Policja pyta ludzi, a ludzie policję

Agnieszka Kocznur

publikacja 15.11.2013 10:40

Czy w swoim miejscu zamieszkania czujecie się bezpieczni? Jeśli nie, to czego się obawiacie? - pytał płocczan Jacek Kozłowski wojewoda mazowiecki.

W debacie udział wzięli m.in.: Jacek Kozłowski wojewoda mazowiecki i Andrzej Nowakowski prezydent Płocka  W debacie udział wzięli m.in.: Jacek Kozłowski wojewoda mazowiecki i Andrzej Nowakowski prezydent Płocka
Agnieszka Kocznur /GN

Pierwsza taka debata odbyła się w grudniu ubiegłego roku.
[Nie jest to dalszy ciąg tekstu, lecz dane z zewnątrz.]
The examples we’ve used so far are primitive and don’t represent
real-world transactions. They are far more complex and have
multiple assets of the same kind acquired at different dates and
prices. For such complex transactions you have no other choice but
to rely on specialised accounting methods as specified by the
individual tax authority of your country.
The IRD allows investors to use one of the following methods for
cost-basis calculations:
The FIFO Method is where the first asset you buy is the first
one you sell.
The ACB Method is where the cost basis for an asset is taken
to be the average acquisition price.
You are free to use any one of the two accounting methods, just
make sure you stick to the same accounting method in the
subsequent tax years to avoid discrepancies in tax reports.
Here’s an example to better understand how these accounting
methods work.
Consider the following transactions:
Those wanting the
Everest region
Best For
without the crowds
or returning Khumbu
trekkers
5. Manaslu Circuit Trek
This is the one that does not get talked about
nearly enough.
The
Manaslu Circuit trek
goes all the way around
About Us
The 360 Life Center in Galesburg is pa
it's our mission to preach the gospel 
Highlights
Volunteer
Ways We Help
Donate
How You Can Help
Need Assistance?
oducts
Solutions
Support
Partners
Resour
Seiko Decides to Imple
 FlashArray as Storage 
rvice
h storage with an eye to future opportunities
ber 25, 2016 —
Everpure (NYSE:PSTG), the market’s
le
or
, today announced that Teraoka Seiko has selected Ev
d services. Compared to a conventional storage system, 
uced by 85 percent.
Mieszkańcy wskazali wówczas na obszary, w których należy poprawić bezpieczeństwo. Jak wynikało ze zgłoszonych przez płocczan postulatów, rejon ulic Otolińskiej i Tumskiej został uznany za miejsce szczególnie zagrożone przestępczością, dlatego objęto go wzmożoną kontrolą.

- Priorytety działania policji, nie mogą być określane wyłącznie przez statystyki policyjne i oparte jedynie o badania opinii publicznej, gdzie zadaje się ludziom z góry określone pytania. Trzeba też pozwolić mieszkańcom województwa mówić swobodnie o tym, dlaczego nie czują się bezpieczni. Pozwolić im określać problemy, które budzą ich niepokój - wyjaśniał Jacek Kozłowski wojewoda mazowiecki. - Organizujemy debaty w całym województwie, które pozwolą na sformułowanie oczekiwań mieszkańców i postulatów pod adresem policji - przekonywał.  
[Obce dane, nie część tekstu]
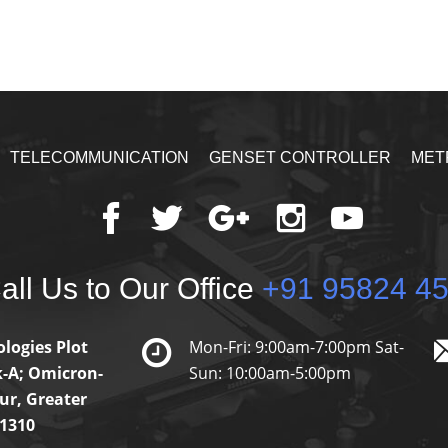
TELECOMMUNICATION
GENSET CONTROLLER
MET
ll Us to Our Office
+91 95824 4
logies Plot
Mon-Fri: 9:00am-7:00pm Sat-
k-A; Omicron-
Sun: 10:00am-5:00pm
ur, Greater
01310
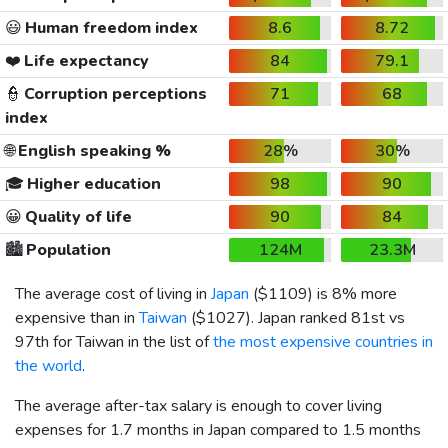
😃
Human freedom index
8.6
8.72
❤️
Life expectancy
84
79.1
👮
Corruption perceptions
71
68
index
🌐
English speaking %
28%
30%
🎓
Higher education
98
90
😀
Quality of life
90
84
🏙️
Population
124M
23.3M
The average cost of living in
Japan
(
$1109
) is 8% more
expensive than in
Taiwan
(
$1027
). Japan ranked 81st vs
97th for Taiwan in the list of
the most expensive countries in
the world
.
The average after-tax salary is enough to cover living
expenses for 1.7 months in Japan compared to 1.5 months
Z kolei komendant wojewódzki policji zaprezentował raport podsumowujący pierwszą turę debat, z którego wynikało, że najpoważniejsze problemy związane są z bezpieczeństwem na drogach oraz z reagowaniem policji. 

W czasie debaty, podobnie jak w roku ubiegłym, mieszkańcy wskazywali na miejsca, w których należałoby zwiększyć częstotliwość patroli, oraz miejsca, gdzie dochodzi do łamania prawa. W dyskusji pojawiły się też głosy pozytywne, dotyczące zrealizowanych postulatów. 

Komendant Miejski Policji insp. Jerzy Kalbarczyk przedstawił prezentację, w której m.in. omówił stan realizacji ubiegłorocznych wniosków. - Jednym z postulatów mieszkańców było zwiększenie patroli pieszych w rejonie ul. Otolińskiej i Tumskiej. - Przyglądałem się temu osobiście, w rejon tych ulic rzeczywiście skierowanych zostało więcej patroli. Zwiększono też ich liczbę na terenach gmin, w których zlikwidowano posterunki policji czyli w Staroźrebach, Słupnie i Słubicach - przekonywał.